▶ TASK BRIEF: What lines in the entries hold the string "front"? List them.

▶ STORED DATA:
#####
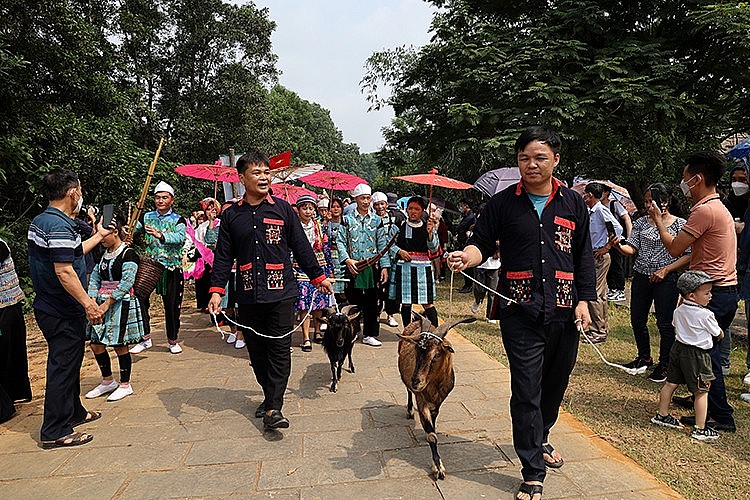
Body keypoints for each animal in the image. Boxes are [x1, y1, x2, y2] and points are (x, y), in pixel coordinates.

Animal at [400, 312, 476, 480]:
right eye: (416, 351)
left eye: (436, 355)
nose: (416, 381)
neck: (433, 385)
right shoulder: (421, 400)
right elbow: (432, 436)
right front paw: (438, 468)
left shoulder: (439, 401)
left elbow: (433, 424)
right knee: (408, 391)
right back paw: (409, 410)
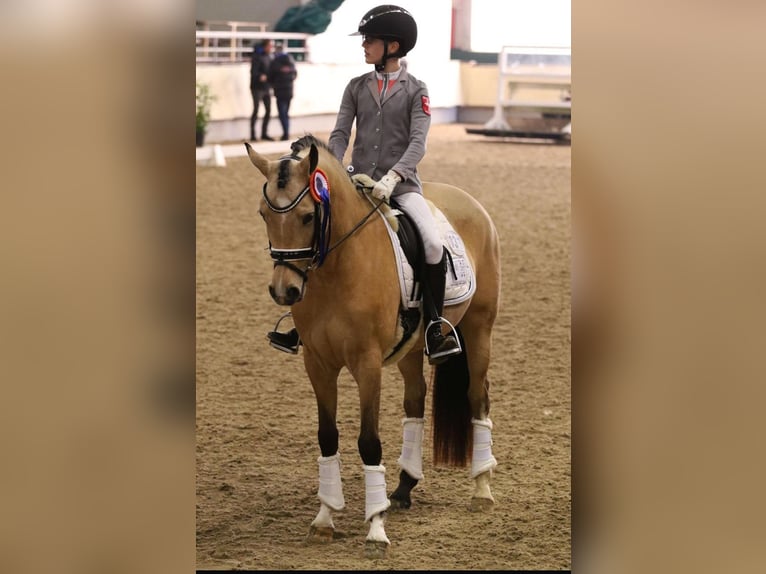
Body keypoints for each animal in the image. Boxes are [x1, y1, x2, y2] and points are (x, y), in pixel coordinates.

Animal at [243, 135, 500, 560]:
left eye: (309, 217)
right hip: (411, 348)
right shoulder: (318, 364)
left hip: (480, 328)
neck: (336, 269)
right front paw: (325, 518)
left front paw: (375, 528)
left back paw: (481, 488)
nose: (285, 291)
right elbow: (327, 436)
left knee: (477, 397)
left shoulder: (367, 364)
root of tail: (470, 201)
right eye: (263, 214)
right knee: (415, 401)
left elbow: (368, 442)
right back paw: (404, 488)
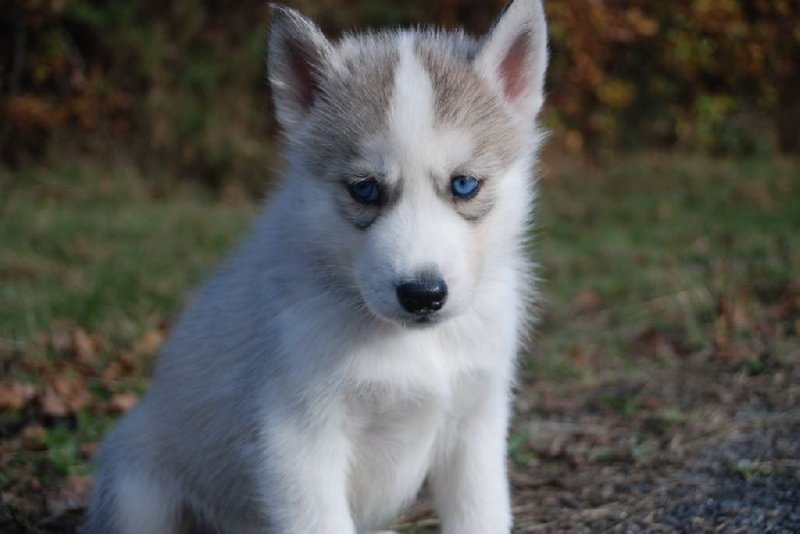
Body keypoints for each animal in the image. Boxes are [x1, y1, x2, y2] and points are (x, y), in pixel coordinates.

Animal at [84, 2, 552, 532]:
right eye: (364, 189)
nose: (423, 295)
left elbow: (481, 512)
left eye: (465, 185)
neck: (409, 346)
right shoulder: (297, 439)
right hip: (136, 490)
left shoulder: (477, 423)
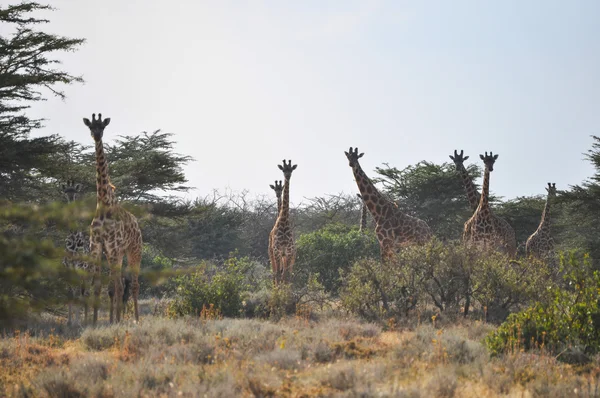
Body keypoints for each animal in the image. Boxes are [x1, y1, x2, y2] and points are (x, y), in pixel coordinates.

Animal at [82, 112, 142, 324]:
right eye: (90, 126)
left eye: (103, 127)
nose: (96, 135)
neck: (103, 204)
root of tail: (138, 225)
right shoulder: (97, 246)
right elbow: (98, 286)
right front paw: (92, 323)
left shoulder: (112, 246)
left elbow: (113, 287)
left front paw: (112, 321)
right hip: (117, 253)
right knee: (119, 284)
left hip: (133, 252)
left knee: (132, 285)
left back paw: (135, 320)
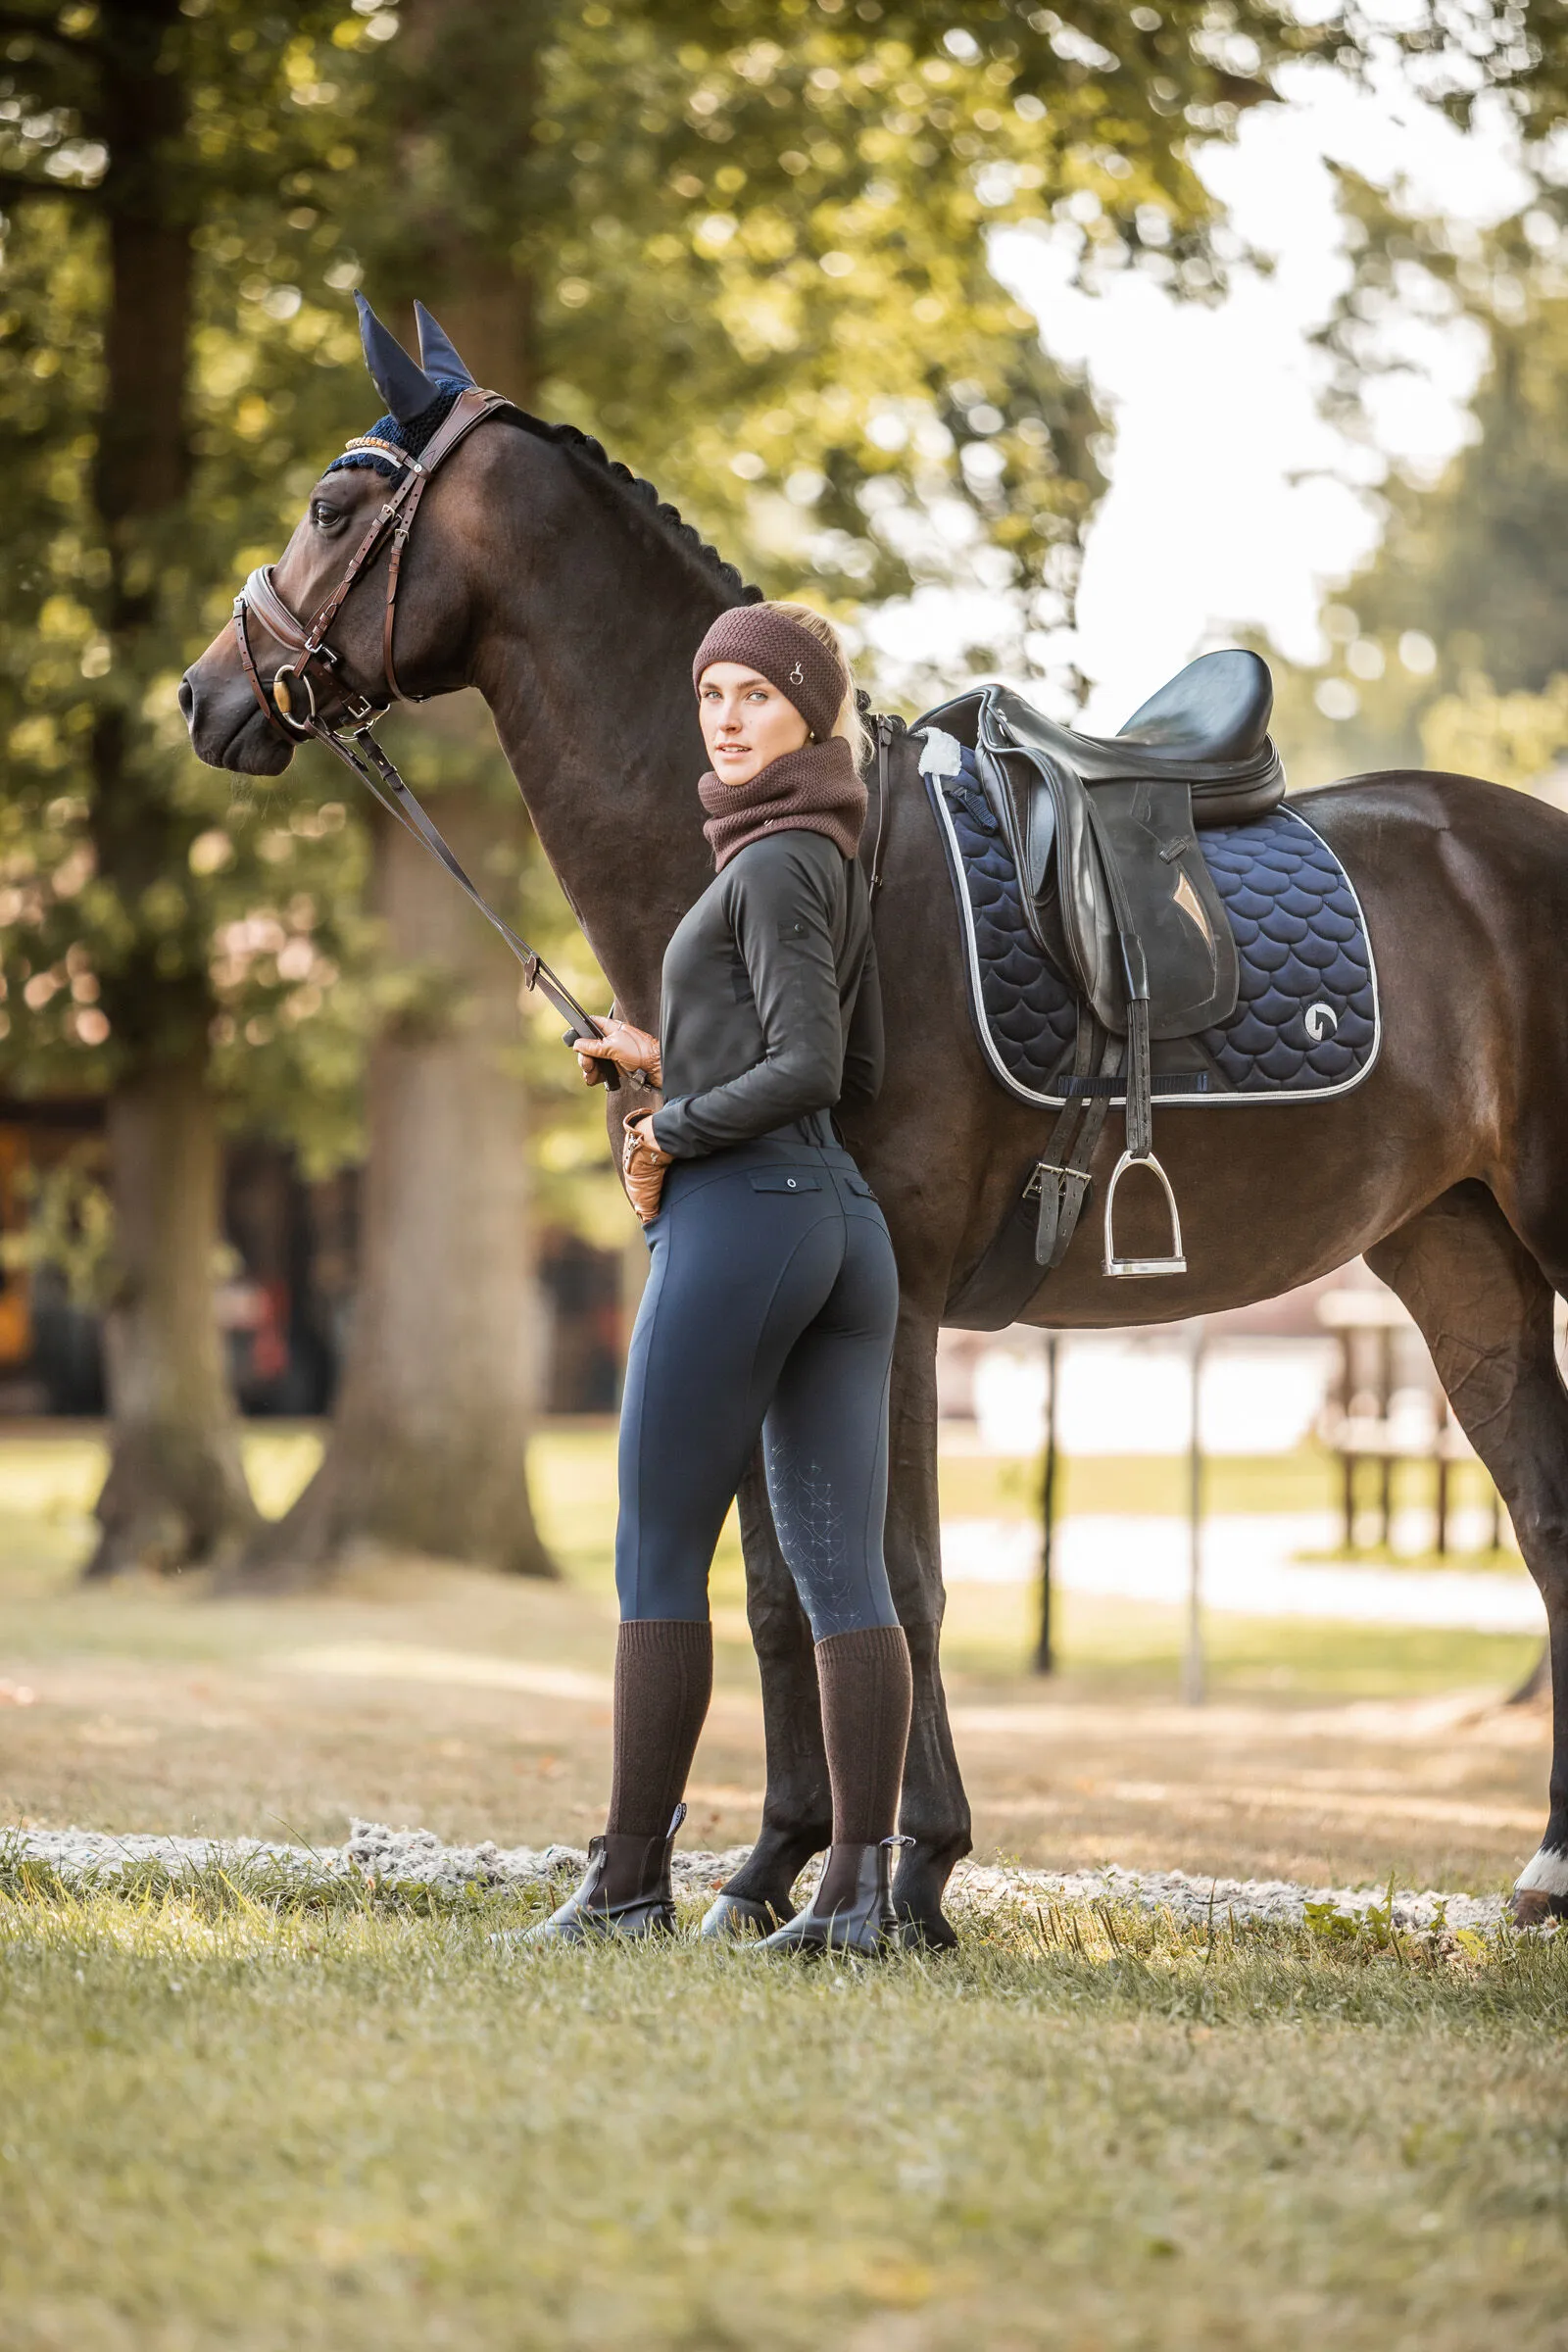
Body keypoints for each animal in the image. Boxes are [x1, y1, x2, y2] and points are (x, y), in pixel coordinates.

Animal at [180, 380, 1568, 1929]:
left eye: (330, 508)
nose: (205, 693)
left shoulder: (890, 1300)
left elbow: (895, 1576)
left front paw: (907, 1882)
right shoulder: (748, 1298)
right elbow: (782, 1583)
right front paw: (771, 1868)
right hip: (1458, 1259)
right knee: (1551, 1526)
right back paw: (1547, 1870)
#####
▶ ANSWER TO THE EXERCISE:
right front paw: (438, 468)
right front paw: (325, 518)
left front paw: (375, 528)
right front paw: (92, 323)
left front paw: (112, 321)
left front paw: (907, 1882)
right front paw: (771, 1868)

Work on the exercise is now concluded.